With the prize money, I think I could organize a neat event for bringing together London “creatives” and theoretical physicists. By creatives, I mean people working on creative industries like art, design, tech startups or anything where creativity and innovation has a central role. I think both communities share a passion for the same thing, which is to use the knowledge about what we love to create and explore the unknown.
The event would be more of a meetup than a conference but would have aspects from both. I think this will create connections that can be fruitful for both worlds, as just having the chance to have a burger and a couple of beers can be the spark of fantastic collaborations.
How would you describe yourself in 3 words?
Open, curious and absorbed
What or who inspired you to follow your career?
A brief history of time
What was your favourite subject at school?
What did you want to be after you left school?
A scientist or a musician or a philosopher ... I did not really know.
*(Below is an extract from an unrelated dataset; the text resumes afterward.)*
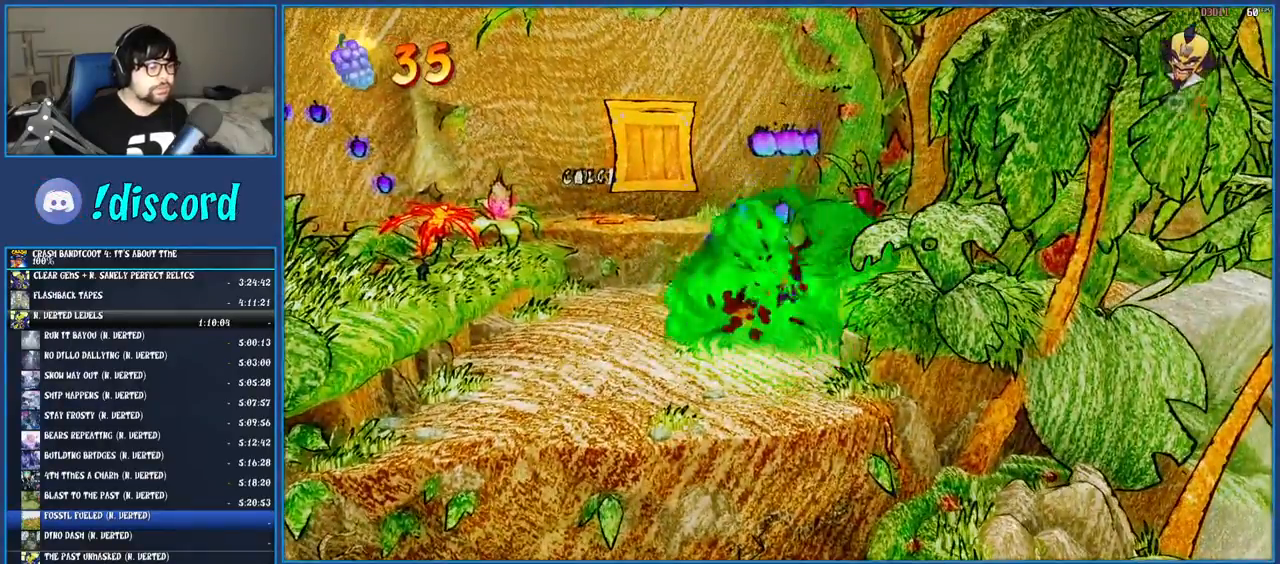
{"buttons": [], "left_stick": "up", "right_stick": "center", "events": [[67, "TRIANGLE", "down"], [117, "left_stick", "center"], [200, "TRIANGLE", "up"], [267, "TRIANGLE", "down"], [350, "TRIANGLE", "up"], [367, "left_stick", "up"], [417, "TRIANGLE", "down"], [500, "TRIANGLE", "up"]]}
It's a hard question!!
Were you ever in trouble at school?
of course! You weren't?
If you weren't doing this job, what would you choose instead?
Anything that would contribute in a long-lasting way to our understanding of the world
Who is your favourite singer or band?
What's your favourite food?
Is beer food?
What is the most fun thing you've done?
In my life? It is hard to choose something. Last week? playing vintage video games with friends.
If you had 3 wishes for yourself what would they be? - be honest!
To be able to work on things I find fascinating, Health for me and the people I love and three more wishes.
Tell us a joke.
What do you get when you cross a joke with a rhetorical question?